Aura/ Halo
15 Feb, 2026
This photography series explores the fragility and impermanence of memory, inspired by the artist’s father’s early Alzheimer’s diagnosis in 2013. As his father's memory faded, the artist began documenting the experience through a project titled Dad Went on A Journey. This led to a broader reflection on how photography can preserve memories. The artist started collecting discarded photographs and negatives of strangers, realizing that even once-cherished images lose meaning over time. A printing error—an image printed on the wrong side of the paper—resulted in a ghostly, distorted photo, which became a metaphor for fading memory. Inspired, the artist began intentionally printing portraits on the back of photo paper, creating blurred, anonymous images that evoke the fear of being forgotten. These experiments visually express how memory, identity, and even photography itself can deteriorate and disappear. The series ultimately questions how we remember, what we forget, and how shifting from printed photographs to digital may accelerate the loss of personal and collective memory.

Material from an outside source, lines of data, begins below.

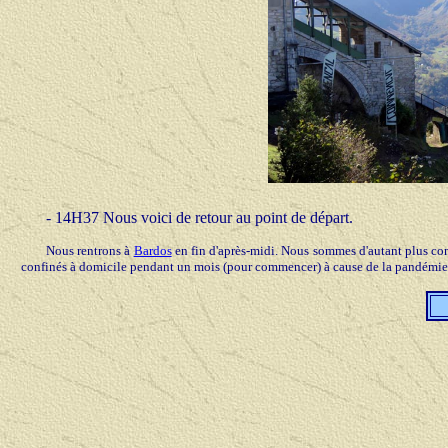
- 14H37 Nous voici de retour au point de départ.
Nous rentrons à
Bardos
en fin d'après-midi. Nous sommes d'autant plus cont
confinés à domicile pendant un mois (pour commencer) à cause de la pandémie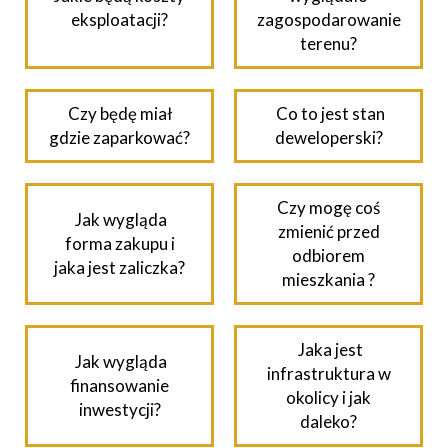
eksploatacji?
zagospodarowanie
terenu?
Czy będę miał
Co to jest stan
gdzie zaparkować?
deweloperski?
Czy mogę coś
Jak wygląda
zmienić przed
forma zakupu i
odbiorem
jaka jest zaliczka?
mieszkania ?
Jaka jest
Jak wygląda
infrastruktura w
finansowanie
okolicy i jak
inwestycji?
daleko?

Tomoaki Hata has been a photographic artist with over 25 years of experience. He started his career as a wedding photographer to make ends meet while studying sociology and media studies in a graduate school doctoral program. At the same time, he documented Japan's hidden underground subculture, the Japanese drag queens’ ball room scene, BDSM lovers' parties, burlesque, etc. His documentation was highly acclaimed and published in Japan and the US in 2010. From a sociological and anthropological perspective, he specializes in documenting cultural events that have been overlooked by the general public. At the same time, he has used his vast knowledge of modern Japanese cultural events to engage in projects such as the compilation of a history of Japanese photography. He is currently based in New York and Japan, where he is working on numerous projects.